What is expected:
Using only the entries below, output the lines starting at the one containing "TA 10/10/12" and ending at the one containing "Martin Garrett asked who", exactly and inclusive of both, omitting the pictures.

Start of Dataset entries

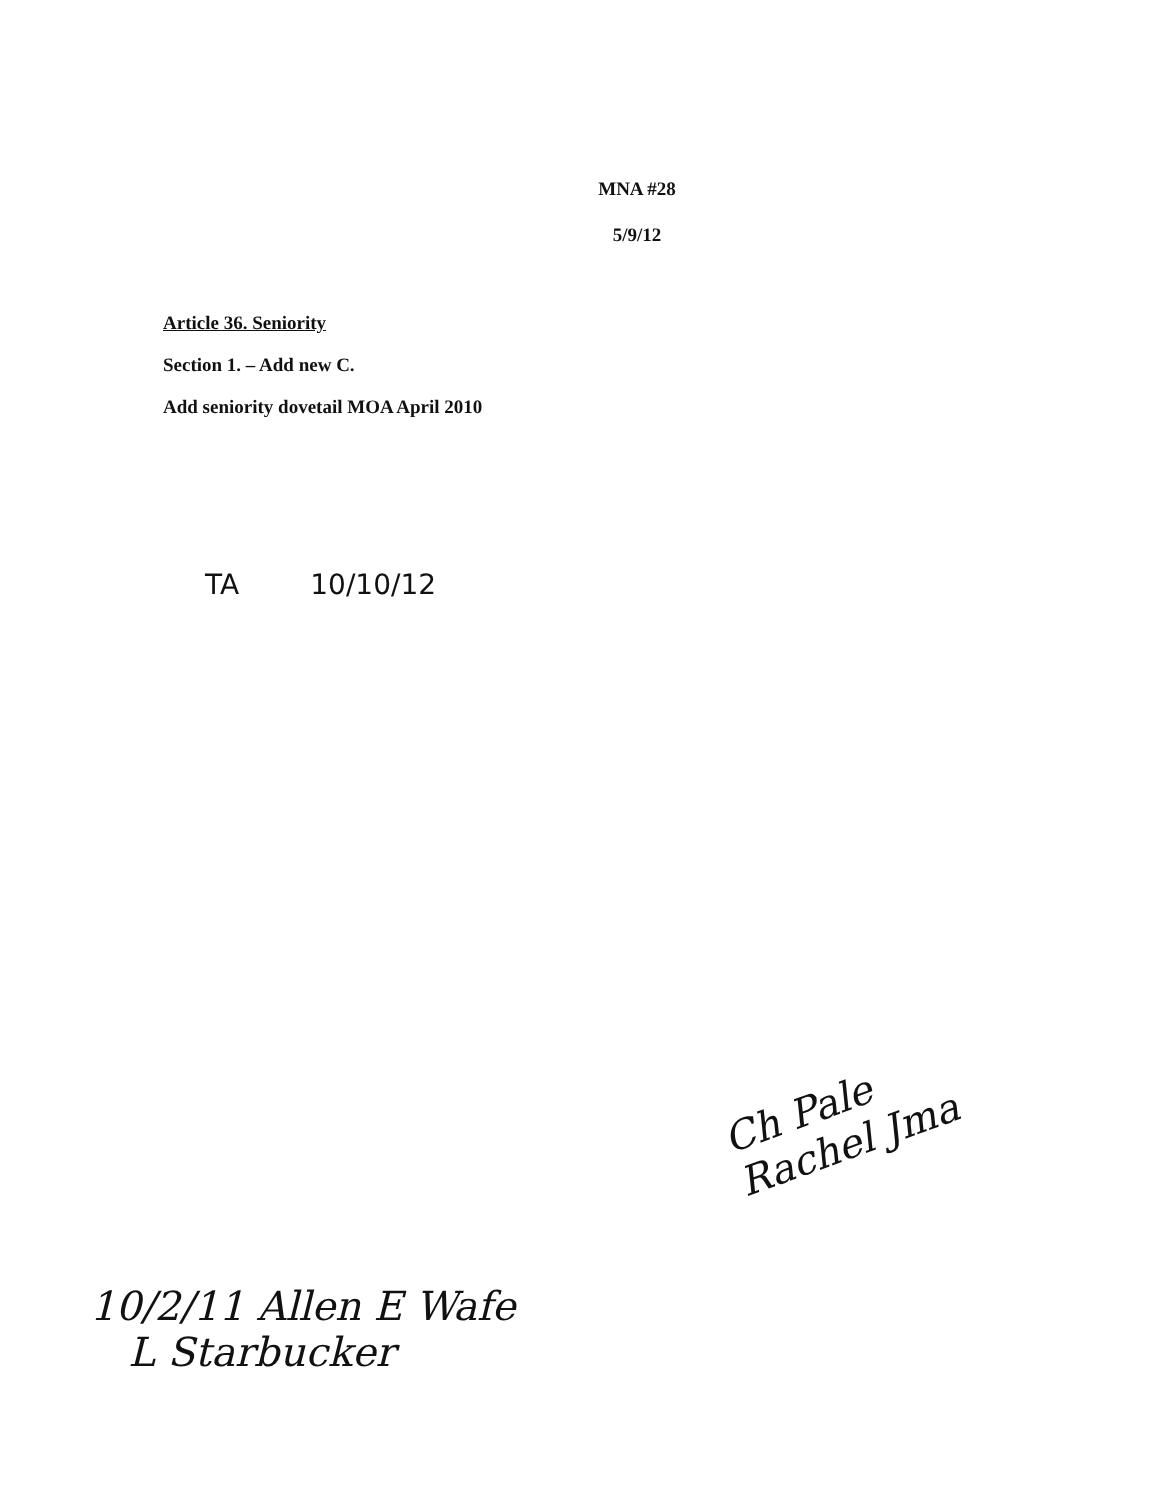MNA #28
5/9/12
Article 36. Seniority
Section 1. – Add new C.
Add seniority dovetail MOA April 2010
TA 10/10/12
Ch Pale
Rachel Jma
10/2/11 Allen E Wafe
L Starbucker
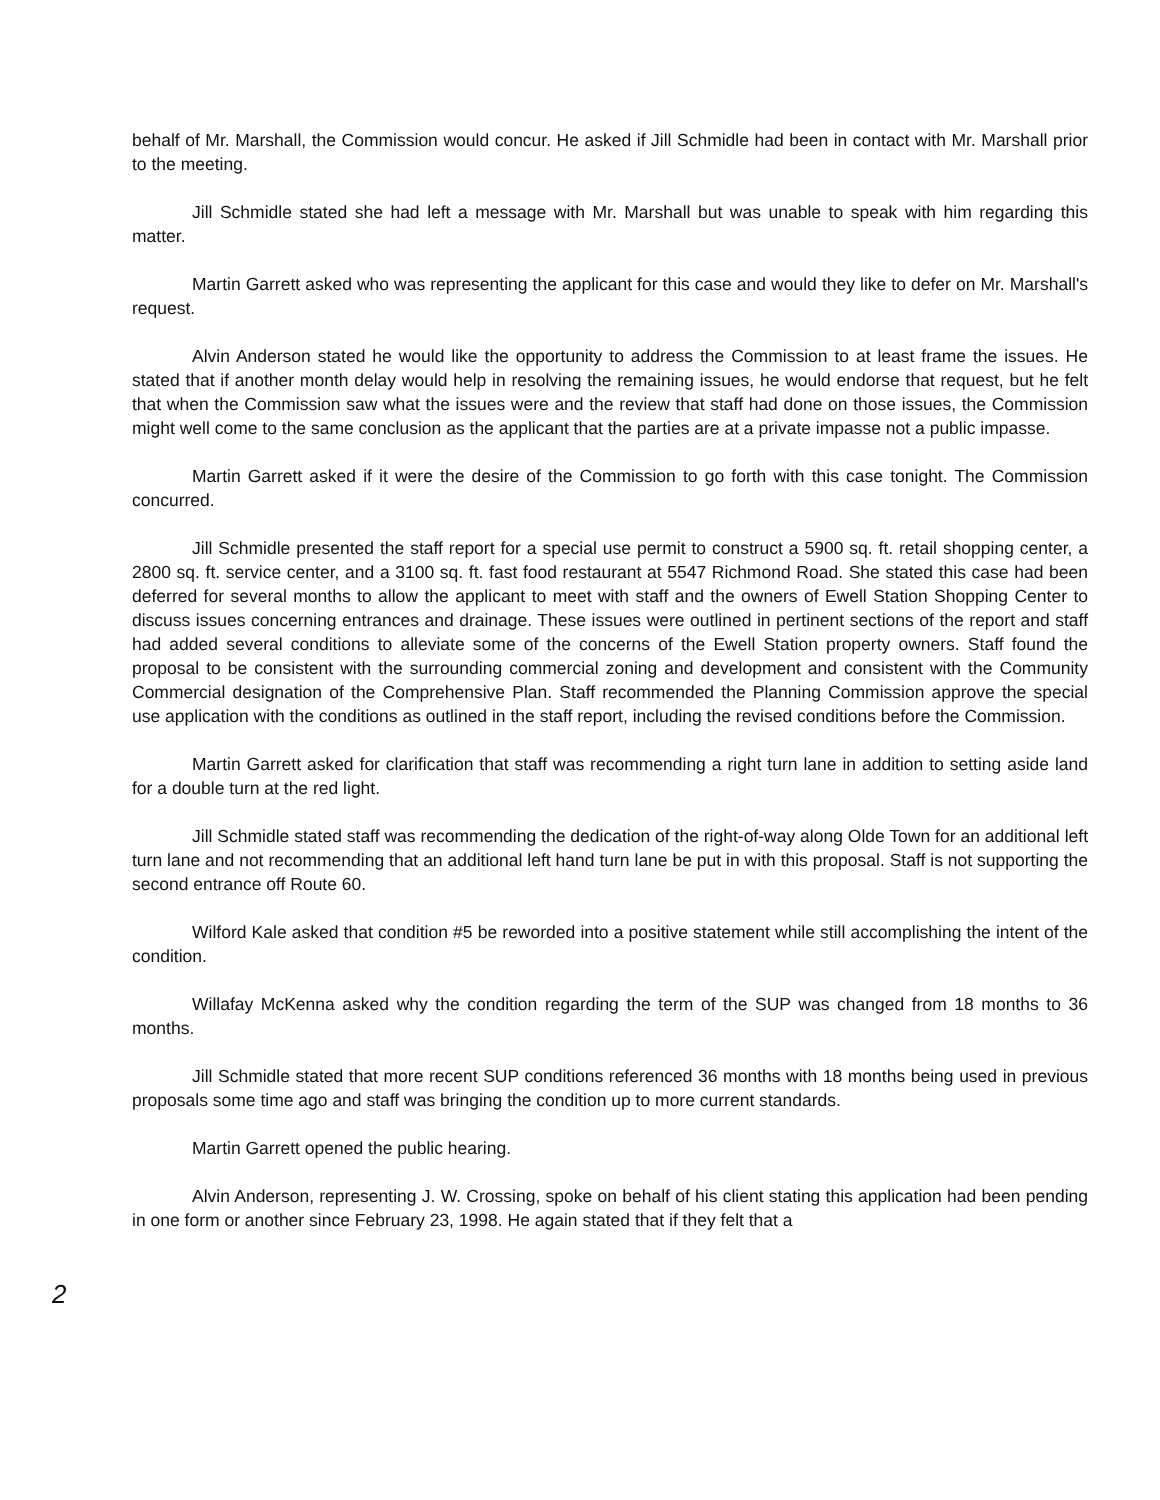behalf of Mr. Marshall, the Commission would concur. He asked if Jill Schmidle had been in contact with Mr. Marshall prior to the meeting.
Jill Schmidle stated she had left a message with Mr. Marshall but was unable to speak with him regarding this matter.
Martin Garrett asked who was representing the applicant for this case and would they like to defer on Mr. Marshall's request.
Alvin Anderson stated he would like the opportunity to address the Commission to at least frame the issues. He stated that if another month delay would help in resolving the remaining issues, he would endorse that request, but he felt that when the Commission saw what the issues were and the review that staff had done on those issues, the Commission might well come to the same conclusion as the applicant that the parties are at a private impasse not a public impasse.
Martin Garrett asked if it were the desire of the Commission to go forth with this case tonight. The Commission concurred.
Jill Schmidle presented the staff report for a special use permit to construct a 5900 sq. ft. retail shopping center, a 2800 sq. ft. service center, and a 3100 sq. ft. fast food restaurant at 5547 Richmond Road. She stated this case had been deferred for several months to allow the applicant to meet with staff and the owners of Ewell Station Shopping Center to discuss issues concerning entrances and drainage. These issues were outlined in pertinent sections of the report and staff had added several conditions to alleviate some of the concerns of the Ewell Station property owners. Staff found the proposal to be consistent with the surrounding commercial zoning and development and consistent with the Community Commercial designation of the Comprehensive Plan. Staff recommended the Planning Commission approve the special use application with the conditions as outlined in the staff report, including the revised conditions before the Commission.
Martin Garrett asked for clarification that staff was recommending a right turn lane in addition to setting aside land for a double turn at the red light.
Jill Schmidle stated staff was recommending the dedication of the right-of-way along Olde Town for an additional left turn lane and not recommending that an additional left hand turn lane be put in with this proposal. Staff is not supporting the second entrance off Route 60.
Wilford Kale asked that condition #5 be reworded into a positive statement while still accomplishing the intent of the condition.
Willafay McKenna asked why the condition regarding the term of the SUP was changed from 18 months to 36 months.
Jill Schmidle stated that more recent SUP conditions referenced 36 months with 18 months being used in previous proposals some time ago and staff was bringing the condition up to more current standards.
Martin Garrett opened the public hearing.
Alvin Anderson, representing J. W. Crossing, spoke on behalf of his client stating this application had been pending in one form or another since February 23, 1998. He again stated that if they felt that a
2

End of Dataset entries

Answer box:
TA 10/10/12
Ch Pale
Rachel Jma
10/2/11 Allen E Wafe
L Starbucker
behalf of Mr. Marshall, the Commission would concur. He asked if Jill Schmidle had been in contact with Mr. Marshall prior to the meeting.
Jill Schmidle stated she had left a message with Mr. Marshall but was unable to speak with him regarding this matter.
Martin Garrett asked who was representing the applicant for this case and would they like to defer on Mr. Marshall's request.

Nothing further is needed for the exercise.